(Records drawn from a dataset)
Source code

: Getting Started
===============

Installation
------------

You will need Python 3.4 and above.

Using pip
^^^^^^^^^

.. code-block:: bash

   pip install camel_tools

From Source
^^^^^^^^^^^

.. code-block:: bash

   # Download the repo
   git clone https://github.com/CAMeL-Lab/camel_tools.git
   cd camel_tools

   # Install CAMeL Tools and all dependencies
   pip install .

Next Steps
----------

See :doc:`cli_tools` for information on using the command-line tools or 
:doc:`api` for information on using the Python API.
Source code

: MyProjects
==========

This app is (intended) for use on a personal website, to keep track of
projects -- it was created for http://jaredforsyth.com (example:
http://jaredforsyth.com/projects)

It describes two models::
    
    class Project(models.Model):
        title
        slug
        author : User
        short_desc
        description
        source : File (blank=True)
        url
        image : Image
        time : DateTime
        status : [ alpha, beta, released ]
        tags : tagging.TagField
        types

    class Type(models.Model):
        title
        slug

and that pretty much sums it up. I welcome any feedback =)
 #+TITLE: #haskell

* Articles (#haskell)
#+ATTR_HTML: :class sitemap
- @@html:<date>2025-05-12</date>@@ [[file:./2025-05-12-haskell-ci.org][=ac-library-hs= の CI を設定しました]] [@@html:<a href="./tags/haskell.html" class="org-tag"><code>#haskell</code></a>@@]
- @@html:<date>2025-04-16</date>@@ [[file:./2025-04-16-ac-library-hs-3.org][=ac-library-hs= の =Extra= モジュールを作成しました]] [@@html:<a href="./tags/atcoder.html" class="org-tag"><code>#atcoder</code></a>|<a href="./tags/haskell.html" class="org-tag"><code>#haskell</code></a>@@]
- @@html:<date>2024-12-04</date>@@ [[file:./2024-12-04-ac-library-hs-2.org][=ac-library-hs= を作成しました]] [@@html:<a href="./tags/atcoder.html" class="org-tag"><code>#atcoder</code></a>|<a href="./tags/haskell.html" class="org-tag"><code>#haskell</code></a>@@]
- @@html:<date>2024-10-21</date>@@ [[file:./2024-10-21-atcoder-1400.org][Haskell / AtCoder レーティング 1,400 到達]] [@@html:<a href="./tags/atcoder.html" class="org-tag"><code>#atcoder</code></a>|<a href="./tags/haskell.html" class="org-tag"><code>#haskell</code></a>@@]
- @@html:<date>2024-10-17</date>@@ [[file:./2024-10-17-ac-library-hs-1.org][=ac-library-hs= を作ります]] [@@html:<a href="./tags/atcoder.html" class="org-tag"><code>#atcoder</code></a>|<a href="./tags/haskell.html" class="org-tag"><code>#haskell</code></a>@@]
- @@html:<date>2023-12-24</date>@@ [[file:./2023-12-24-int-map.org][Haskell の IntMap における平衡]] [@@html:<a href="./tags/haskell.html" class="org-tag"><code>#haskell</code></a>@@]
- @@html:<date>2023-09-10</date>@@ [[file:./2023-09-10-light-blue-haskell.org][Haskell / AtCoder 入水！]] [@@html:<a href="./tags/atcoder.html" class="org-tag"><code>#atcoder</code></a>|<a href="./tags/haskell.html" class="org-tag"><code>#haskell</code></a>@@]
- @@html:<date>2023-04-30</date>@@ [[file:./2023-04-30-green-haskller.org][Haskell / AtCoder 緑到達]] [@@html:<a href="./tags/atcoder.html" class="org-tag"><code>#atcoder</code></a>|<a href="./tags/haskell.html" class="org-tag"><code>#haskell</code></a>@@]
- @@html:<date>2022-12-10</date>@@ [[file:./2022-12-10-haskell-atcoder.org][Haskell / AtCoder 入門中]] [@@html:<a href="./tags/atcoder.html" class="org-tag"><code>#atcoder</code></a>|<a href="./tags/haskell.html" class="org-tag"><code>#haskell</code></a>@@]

### [Task]
Print the data above exactly.

### [Reply]
Source code

: Getting Started
===============

Installation
------------

You will need Python 3.4 and above.

Using pip
^^^^^^^^^

.. code-block:: bash

   pip install camel_tools

From Source
^^^^^^^^^^^

.. code-block:: bash

   # Download the repo
   git clone https://github.com/CAMeL-Lab/camel_tools.git
   cd camel_tools

   # Install CAMeL Tools and all dependencies
   pip install .

Next Steps
----------

See :doc:`cli_tools` for information on using the command-line tools or 
:doc:`api` for information on using the Python API.
Source code

: MyProjects
==========

This app is (intended) for use on a personal website, to keep track of
projects -- it was created for http://jaredforsyth.com (example:
http://jaredforsyth.com/projects)

It describes two models::
    
    class Project(models.Model):
        title
        slug
        author : User
        short_desc
        description
        source : File (blank=True)
        url
        image : Image
        time : DateTime
        status : [ alpha, beta, released ]
        tags : tagging.TagField
        types

    class Type(models.Model):
        title
        slug

and that pretty much sums it up. I welcome any feedback =)
 #+TITLE: #haskell

* Articles (#haskell)
#+ATTR_HTML: :class sitemap
- @@html:<date>2025-05-12</date>@@ [[file:./2025-05-12-haskell-ci.org][=ac-library-hs= の CI を設定しました]] [@@html:<a href="./tags/haskell.html" class="org-tag"><code>#haskell</code></a>@@]
- @@html:<date>2025-04-16</date>@@ [[file:./2025-04-16-ac-library-hs-3.org][=ac-library-hs= の =Extra= モジュールを作成しました]] [@@html:<a href="./tags/atcoder.html" class="org-tag"><code>#atcoder</code></a>|<a href="./tags/haskell.html" class="org-tag"><code>#haskell</code></a>@@]
- @@html:<date>2024-12-04</date>@@ [[file:./2024-12-04-ac-library-hs-2.org][=ac-library-hs= を作成しました]] [@@html:<a href="./tags/atcoder.html" class="org-tag"><code>#atcoder</code></a>|<a href="./tags/haskell.html" class="org-tag"><code>#haskell</code></a>@@]
- @@html:<date>2024-10-21</date>@@ [[file:./2024-10-21-atcoder-1400.org][Haskell / AtCoder レーティング 1,400 到達]] [@@html:<a href="./tags/atcoder.html" class="org-tag"><code>#atcoder</code></a>|<a href="./tags/haskell.html" class="org-tag"><code>#haskell</code></a>@@]
- @@html:<date>2024-10-17</date>@@ [[file:./2024-10-17-ac-library-hs-1.org][=ac-library-hs= を作ります]] [@@html:<a href="./tags/atcoder.html" class="org-tag"><code>#atcoder</code></a>|<a href="./tags/haskell.html" class="org-tag"><code>#haskell</code></a>@@]
- @@html:<date>2023-12-24</date>@@ [[file:./2023-12-24-int-map.org][Haskell の IntMap における平衡]] [@@html:<a href="./tags/haskell.html" class="org-tag"><code>#haskell</code></a>@@]
- @@html:<date>2023-09-10</date>@@ [[file:./2023-09-10-light-blue-haskell.org][Haskell / AtCoder 入水！]] [@@html:<a href="./tags/atcoder.html" class="org-tag"><code>#atcoder</code></a>|<a href="./tags/haskell.html" class="org-tag"><code>#haskell</code></a>@@]
- @@html:<date>2023-04-30</date>@@ [[file:./2023-04-30-green-haskller.org][Haskell / AtCoder 緑到達]] [@@html:<a href="./tags/atcoder.html" class="org-tag"><code>#atcoder</code></a>|<a href="./tags/haskell.html" class="org-tag"><code>#haskell</code></a>@@]
- @@html:<date>2022-12-10</date>@@ [[file:./2022-12-10-haskell-atcoder.org][Haskell / AtCoder 入門中]] [@@html:<a href="./tags/atcoder.html" class="org-tag"><code>#atcoder</code></a>|<a href="./tags/haskell.html" class="org-tag"><code>#haskell</code></a>@@]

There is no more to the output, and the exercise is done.